(Pictures paired with source code)
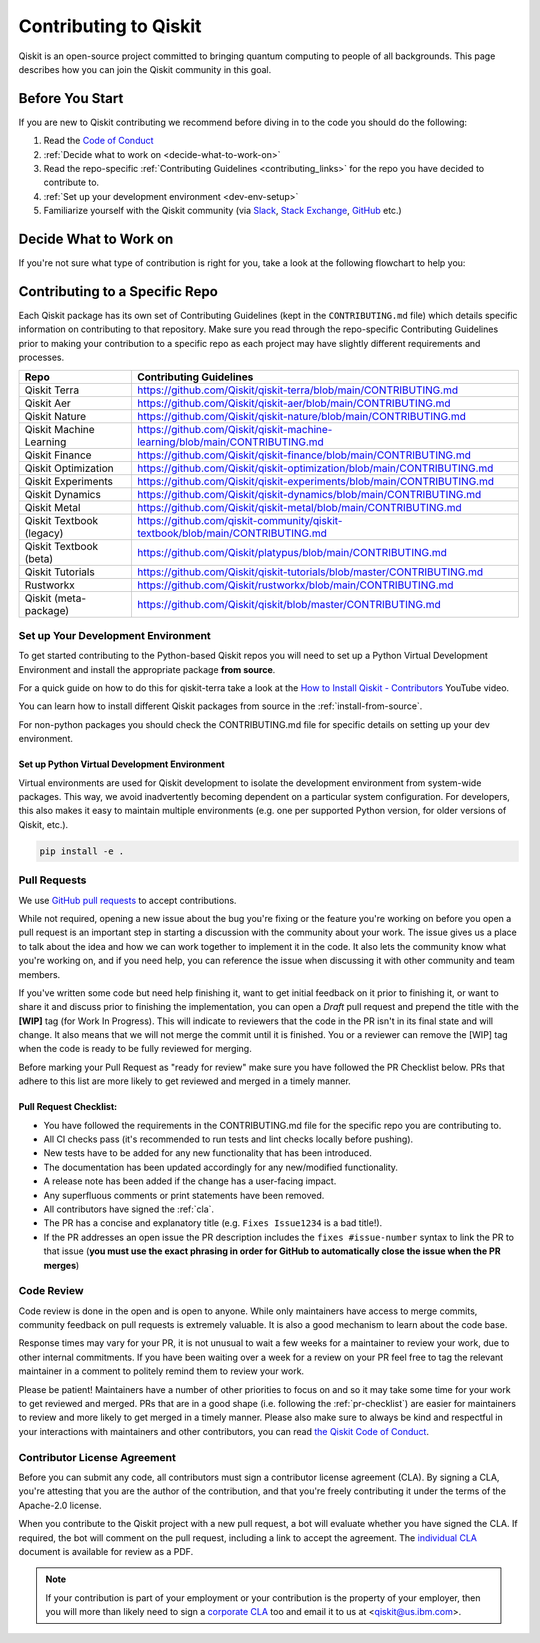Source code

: ######################
Contributing to Qiskit
######################

Qiskit is an open-source project committed to bringing quantum computing to
people of all backgrounds. This page describes how you can join the Qiskit
community in this goal.

****************
Before You Start
****************

If you are new to Qiskit contributing we recommend before diving in to the code you should do the following:

#. Read the `Code of Conduct <https://github.com/Qiskit/qiskit/blob/master/CODE_OF_CONDUCT.md>`__
#. :ref:`Decide what to work on <decide-what-to-work-on>`
#. Read the repo-specific :ref:`Contributing Guidelines <contributing_links>` for the repo you have decided to contribute to.
#. :ref:`Set up your development environment <dev-env-setup>`
#. Familiarize yourself with the Qiskit community (via `Slack <https://qisk.it/join-slack>`__,
   `Stack Exchange <https://quantumcomputing.stackexchange.com/>`__, `GitHub <https://github.com/qiskit-community/feedback/discussions>`__ etc.)


.. _decide-what-to-work-on:

************************
Decide What to Work on
************************

If you're not sure what type of contribution is right for you, take a look at the following flowchart to help you:

.. raw:: html
   :file: images/contributor-flowchart.svg

.. _contributing_links:

********************************
Contributing to a Specific Repo
********************************

Each Qiskit package has its own set of Contributing Guidelines (kept in the ``CONTRIBUTING.md`` file) which
details specific information on contributing to that repository. Make sure you read through the repo-specific
Contributing Guidelines prior to making your contribution to a specific repo as each project may have
slightly different requirements and processes.

=========================== =============================================
Repo                        Contributing Guidelines
=========================== =============================================
Qiskit Terra                https://github.com/Qiskit/qiskit-terra/blob/main/CONTRIBUTING.md
Qiskit Aer                  https://github.com/Qiskit/qiskit-aer/blob/main/CONTRIBUTING.md

Qiskit Nature               https://github.com/Qiskit/qiskit-nature/blob/main/CONTRIBUTING.md
Qiskit Machine Learning     https://github.com/Qiskit/qiskit-machine-learning/blob/main/CONTRIBUTING.md
Qiskit Finance              https://github.com/Qiskit/qiskit-finance/blob/main/CONTRIBUTING.md
Qiskit Optimization         https://github.com/Qiskit/qiskit-optimization/blob/main/CONTRIBUTING.md


Qiskit Experiments          https://github.com/Qiskit/qiskit-experiments/blob/main/CONTRIBUTING.md
Qiskit Dynamics             https://github.com/Qiskit/qiskit-dynamics/blob/main/CONTRIBUTING.md
Qiskit Metal                https://github.com/Qiskit/qiskit-metal/blob/main/CONTRIBUTING.md

Qiskit Textbook (legacy)    https://github.com/qiskit-community/qiskit-textbook/blob/main/CONTRIBUTING.md
Qiskit Textbook (beta)      https://github.com/Qiskit/platypus/blob/main/CONTRIBUTING.md
Qiskit Tutorials            https://github.com/Qiskit/qiskit-tutorials/blob/master/CONTRIBUTING.md

Rustworkx                   https://github.com/Qiskit/rustworkx/blob/main/CONTRIBUTING.md
Qiskit (meta-package)       https://github.com/Qiskit/qiskit/blob/master/CONTRIBUTING.md
=========================== =============================================


.. _dev-env-setup:

Set up Your Development Environment
===================================

To get started contributing to the Python-based Qiskit repos you will need to set up a Python Virtual
Development Environment and install the appropriate package **from source**.

For a quick guide on how to do this for qiskit-terra take a look at the
`How to Install Qiskit - Contributors <https://www.youtube.com/watch?v=Pix2MFCtiOo>`__ YouTube video.

You can learn how to install different Qiskit packages from source in the :ref:`install-from-source`.

For non-python packages you should check the CONTRIBUTING.md file for specific details on setting up your dev environment.

Set up Python Virtual Development Environment
---------------------------------------------

Virtual environments are used for Qiskit development to isolate the development environment
from system-wide packages. This way, we avoid inadvertently becoming dependent on a
particular system configuration. For developers, this also makes it easy to maintain multiple
environments (e.g. one per supported Python version, for older versions of Qiskit, etc.).

.. tab-set::

    .. tab-item:: Python venv

       All Python versions supported by Qiskit include built-in virtual environment module
       `venv <https://docs.python.org/3/tutorial/venv.html>`__.

       Start by creating a new virtual environment with ``venv``. The resulting
       environment will use the same version of Python that created it and will not inherit installed
       system-wide packages by default. The specified folder will be created and is used to hold the environment's
       installation. It can be placed anywhere. For more detail, see the official Python documentation,
       `Creation of virtual environments <https://docs.python.org/3/library/venv.html>`__.

       .. code-block:: sh

          python3 -m venv ~/.venvs/qiskit-dev

       Activate the environment by invoking the appropriate activation script for your system, which can
       be found within the environment folder. For example, for bash/zsh:

       .. code-block:: sh

          source ~/.venvs/qiskit-dev/bin/activate

       Upgrade pip within the environment to ensure Qiskit dependencies installed in the subsequent sections
       can be located for your system.

       .. code-block:: sh

          pip install -U pip

    .. tab-item:: Conda

       For Conda users, a new environment can be created as follows.

       .. code-block:: sh

          conda create -y -n QiskitDevenv python=3
          conda activate QiskitDevenv



.. code:: sh

    pip install -e .


Pull Requests
=============

We use `GitHub pull requests
<https://help.github.com/articles/about-pull-requests>`__ to accept
contributions.

While not required, opening a new issue about the bug you're fixing or the
feature you're working on before you open a pull request is an important step
in starting a discussion with the community about your work. The issue gives us
a place to talk about the idea and how we can work together to implement it in
the code. It also lets the community know what you're working on, and if you
need help, you can reference the issue when discussing it with other community
and team members.

If you've written some code but need help finishing it, want to get initial
feedback on it prior to finishing it, or want to share it and discuss prior
to finishing the implementation, you can open a *Draft* pull request and prepend
the title with the **\[WIP\]** tag (for Work In Progress). This will indicate
to reviewers that the code in the PR isn't in its final state and will change.
It also means that we will not merge the commit until it is finished. You or a
reviewer can remove the [WIP] tag when the code is ready to be fully reviewed for merging.

Before marking your Pull Request as "ready for review" make sure you have followed the
PR Checklist below. PRs that adhere to this list are more likely to get reviewed and
merged in a timely manner.

.. _pr-checklist:

**Pull Request Checklist:**
---------------------------
- You have followed the requirements in the CONTRIBUTING.md file for the specific repo you are
  contributing to.
- All CI checks pass (it's recommended to run tests and lint checks locally before pushing).
- New tests have to be added for any new functionality that has been introduced.
- The documentation has been updated accordingly for any new/modified functionality.
- A release note has been added if the change has a user-facing impact.
- Any superfluous comments or print statements have been removed.
- All contributors have signed the :ref:`cla`.
- The PR has a concise and explanatory title (e.g. ``Fixes Issue1234`` is a bad title!).
- If the PR addresses an open issue the PR description includes the ``fixes #issue-number``
  syntax to link the PR to that issue (**you must use the exact phrasing in order for GitHub
  to automatically close the issue when the PR merges**)



Code Review
===========

Code review is done in the open and is open to anyone. While only maintainers have
access to merge commits, community feedback on pull requests is extremely valuable.
It is also a good mechanism to learn about the code base.

Response times may vary for your PR, it is not unusual to wait a few weeks for a maintainer
to review your work, due to other internal commitments. If you have been waiting over a week
for a review on your PR feel free to tag the relevant maintainer in a comment to politely remind
them to review your work.

Please be patient! Maintainers have a number of other priorities to focus on and so it may take
some time for your work to get reviewed and merged. PRs that are in a good shape (i.e. following the :ref:`pr-checklist`)
are easier for maintainers to review and more likely to get merged in a timely manner. Please also make
sure to always be kind and respectful in your interactions with maintainers and other contributors, you can read
`the Qiskit Code of Conduct <https://github.com/Qiskit/qiskit/blob/master/CODE_OF_CONDUCT.md>`__.



.. _cla:

Contributor License Agreement
=============================

Before you can submit any code, all contributors must sign a
contributor license agreement (CLA). By signing a CLA, you're attesting
that you are the author of the contribution, and that you're freely
contributing it under the terms of the Apache-2.0 license.

When you contribute to the Qiskit project with a new pull request,
a bot will evaluate whether you have signed the CLA. If required, the
bot will comment on the pull request, including a link to accept the
agreement. The `individual CLA <https://qiskit.org/license/qiskit-cla.pdf>`__
document is available for review as a PDF.

.. note::

   If your contribution is part of your employment or your contribution
   is the property of your employer, then you will more than likely need to sign a
   `corporate CLA <https://qiskit.org/license/qiskit-corporate-cla.pdf>`__ too and
   email it to us at <qiskit@us.ibm.com>.
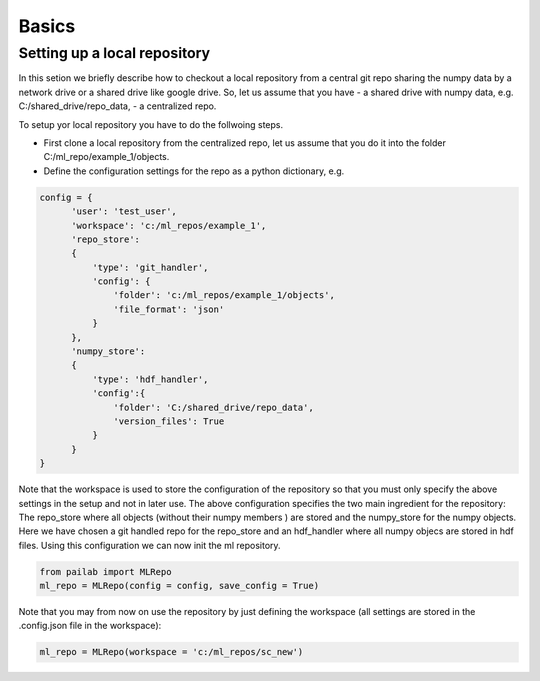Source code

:Basics
======================

Setting up a local repository
------------------------------
In this setion we briefly describe how to checkout a local repository from a central git repo sharing the 
numpy data by a network drive or a shared drive like google drive.
So, let us assume that you have 
- a shared drive with numpy data, e.g. C:/shared_drive/repo_data,
- a centralized repo.

To setup yor local repository you have to do the follwoing steps.

- First clone a local repository from the centralized repo, let us assume that you do it into the folder C:/ml_repo/example_1/objects.
- Define the configuration settings for the repo as a python dictionary, e.g.

.. code-block:: python

    config = {
          'user': 'test_user',
          'workspace': 'c:/ml_repos/example_1',
          'repo_store': 
          {
              'type': 'git_handler',  
              'config': {
                  'folder': 'c:/ml_repos/example_1/objects', 
                  'file_format': 'json'
              }
          },
          'numpy_store':
          {
              'type': 'hdf_handler',
              'config':{
                  'folder': 'C:/shared_drive/repo_data',
                  'version_files': True
              }
          }
    }

Note that the workspace is used to store the configuration of the repository so that you must only specify the above settings in the setup and not in later use. 
The above configuration specifies the two main ingredient for the repository: The repo_store where all objects (without their numpy members ) are stored 
and the numpy_store for the numpy objects. Here we have chosen a git handled repo for the repo_store and an hdf_handler where all numpy objecs are stored
in hdf files. Using this configuration we can now init the ml repository.

.. code-block:: python

    from pailab import MLRepo
    ml_repo = MLRepo(config = config, save_config = True)

Note that you may from now on use the repository by just defining the workspace (all settings are stored in the .config.json file in the workspace):

.. code-block:: python

    ml_repo = MLRepo(workspace = 'c:/ml_repos/sc_new')

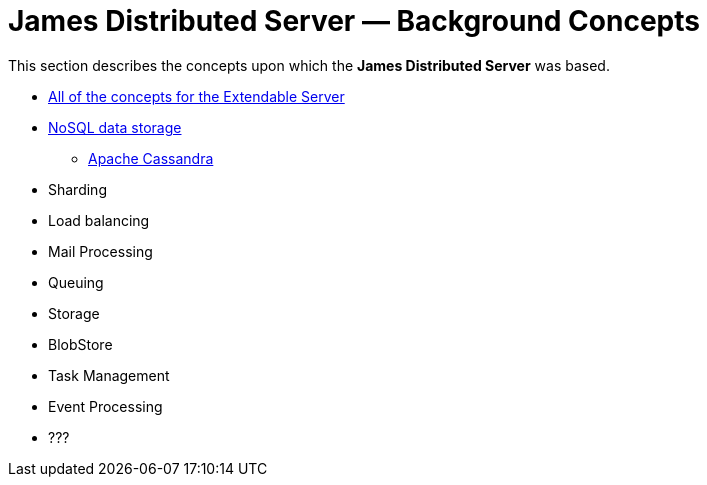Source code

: = James Distributed Server &mdash; Background Concepts
:navtitle: Concepts

This section describes the concepts upon which the
**James Distributed Server** was based.

[TODO: provide links to each of these topics - Ensure there are no duplicates etc.]

 * xref:servers/extendable/concepts.adoc[All of the concepts for the Extendable Server]
 * https://en.wikipedia.org/wiki/NoSQL[NoSQL data storage]
  ** https://cassandra.apache.org/[Apache Cassandra]
 * Sharding
 * Load balancing
 * Mail Processing
 * Queuing
 * Storage
 * BlobStore
 * Task Management
 * Event Processing
 * ???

HOW TO COMPLETE THIS TASK
Please filter the data down to the lines containing the word "QiskitDevenv".

ANSWER BOX
          conda create -y -n QiskitDevenv python=3
          conda activate QiskitDevenv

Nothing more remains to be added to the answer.